Das OLG hat den Willen des Kindes bei seiner Entscheidung für ausschlaggebend gehalten:
Nach Rechtsprechung des Bundesverfassungsgerichts ist bei einer Entscheidung über die elterliche Sorge sowohl dem Elternrecht aus Artikel 6 Absatz 2 Satz 1 des Grundgesetzes als auch der Grundrechtsposition des Kindes aus Artikel 2 Absatz 1 in Verbindung mit Artikel 1 Absatz 1 des Grundgesetzes Rechnung zu tragen. Im Rahmen der erforderlichen Abwägung der verfassungsrechtlich geschützten Rechte sei jedoch zu berücksichtigen, dass im Bereich des Artikels 6 Absatz 2 des Grundgesetzes das Wohl des Kindes immer das entscheidende Kriterium bilde, so dass dieses bei Interessenkonflikten zwischen dem Kind und seinen Eltern letztlich bestimmend sein müsse. Das Kind sei ein Wesen mit eigener Menschenwürde und eigenem Recht auf Entfaltung seiner Persönlichkeit aus Artikel 1 Absatz 1 und Artikel 2 Absatz 1 des Grundgesetzes. Es bedürfe des Schutzes und der Hilfe, um sich zu einer eigenverantwortlichen Persönlichkeit innerhalb der sozialen Gemeinschaft zu entwickeln. In einem Sorgerechtsverfahren sei der Wille des Kindes zu berücksichtigen, soweit das mit seinem Wohl vereinbar sei. Jede gerichtliche Lösung eines Konflikts, die sich auf die Zukunft des Kindes auswirke, müsse nicht nur auf das Wohl des Kindes ausgerichtet sein, sondern das Kind auch in seiner Individualität als Grundrechtsträger berücksichtigen, weil die sorgerechtliche Regelung entscheidenden Einfluss auf das weitere Leben des Kindes nehme und es daher unmittelbar betreffe. Habe der Kindeswille bei einem Kleinkind noch eher geringes Gewicht, weil das Kind noch nicht in der Lage sei, sich einen eigenen Willen zu bilden, so komme ihm mit zunehmendem Alter und Einsichtsfähigkeit des Kindes vermehrte Bedeutung zu
Der Senat ist überzeugt, dass das Wohl des inzwischen 12- und ...-jährigen O. erheblich gefährdet würde, wenn sein ernsthaft geäußerter Wille bei der Sorgerechtsentscheidung übergangen würde. O. ist durch den Tod seiner Mutter ohnehin stark belastet. Sein Vater sollte den Wunsch seines Sohnes, im Haushalt seiner Tante weiterzuleben und dort zur Ruhe zu kommen, respektieren.

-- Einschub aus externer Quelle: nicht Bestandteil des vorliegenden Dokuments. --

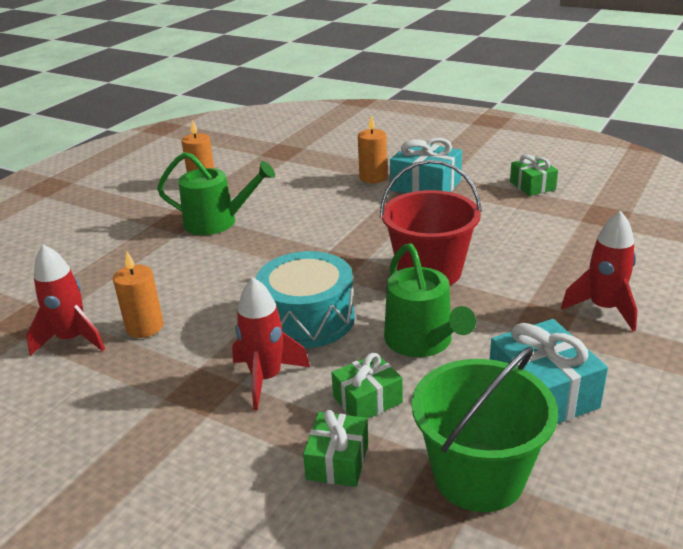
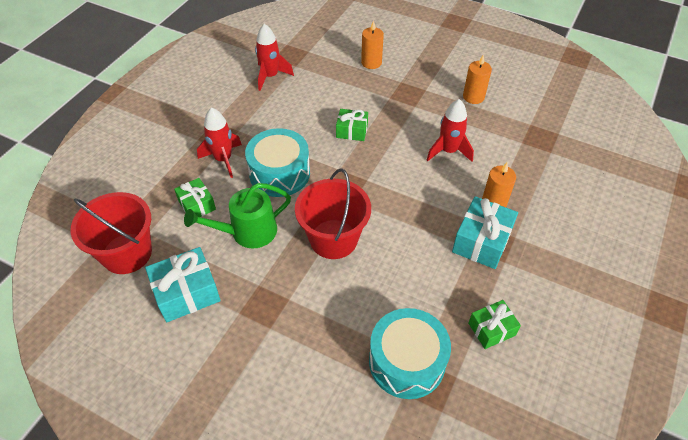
camera: 85 degrees right, 20 degrees up
(145, 327) = (279, 102): orange candle -> orange candle (371, 63)
(217, 222) = (406, 114): green watering can -> none
(337, 461) = (152, 194): green gift -> green gift (352, 131)
(478, 476) = (127, 253): green bucket -> red bucket
(586, 227) = (407, 362): none -> turquoise drum
(603, 309) = (274, 348): red rocket -> red rocket (448, 151)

Zu den Vorwürfen des Vaters an die Tante führt der Senat aus:
Die Behauptung des Kindesvaters, die Antragstellerin fördere nicht hinreichend in den Kontakt zwischen Vater und Sohn, gebietet keine andere Entscheidung. Denn es bestehen objektiv keine hinreichenden Anhaltspunkte dafür, dass der Kontaktabbruch auf eine mangelnde Förderung der Beziehungen zwischen Vater und Sohn durch die Antragstellerin zurückzuführen ist. Bereits vor dem Tod der Mutter hat O. zeitweise den Umgang mit dem Vater verweigert und ihn dann wieder aufgenommen. Unmittelbar nach dem Tod der Mutter fanden ebenfalls persönliche Kontakte statt. Erst im Laufe des Verfahrens ist erneut eine Verweigerungshaltung des Jungen aufgetreten. Die derzeitige Weigerung von O., seinen Vater zu sehen, kann verschiedene Ursachen haben. O. selbst hat wiederholt erklärt, dass er sich von seinem Vater unter Druck gesetzt fühle und von dessen Verhaltensweisen enttäuscht sei. Sicherlich ist auch das nicht abgesprochene und von O. nicht gewünschte Auftauchen seines Vaters in der Nähe der Schule oder der Sporthalle nicht geeignet, das Vertrauen von O. zu seinem Vater zu fördern. Schließlich ist die starke psychische Belastung des Jungen durch die schwere Krankheit und den Tod seiner Mutter im Sommer 2011 zu berücksichtigen, welche Auswirkungen auf das Verhältnis zu seinem Vater zeitigen kann. Unter Würdigung aller Umstände kann daher die Kontaktverweigerung des Kindes gegenüber seinem Vater nicht einseitig auf die fehlende Förderung durch die Antragstellerin zurückgeführt werden.
Im Übrigen sei das Ergebnis der im Parallelverfahren angeordneten familienpsychologischen Begutachtung abzuwarten.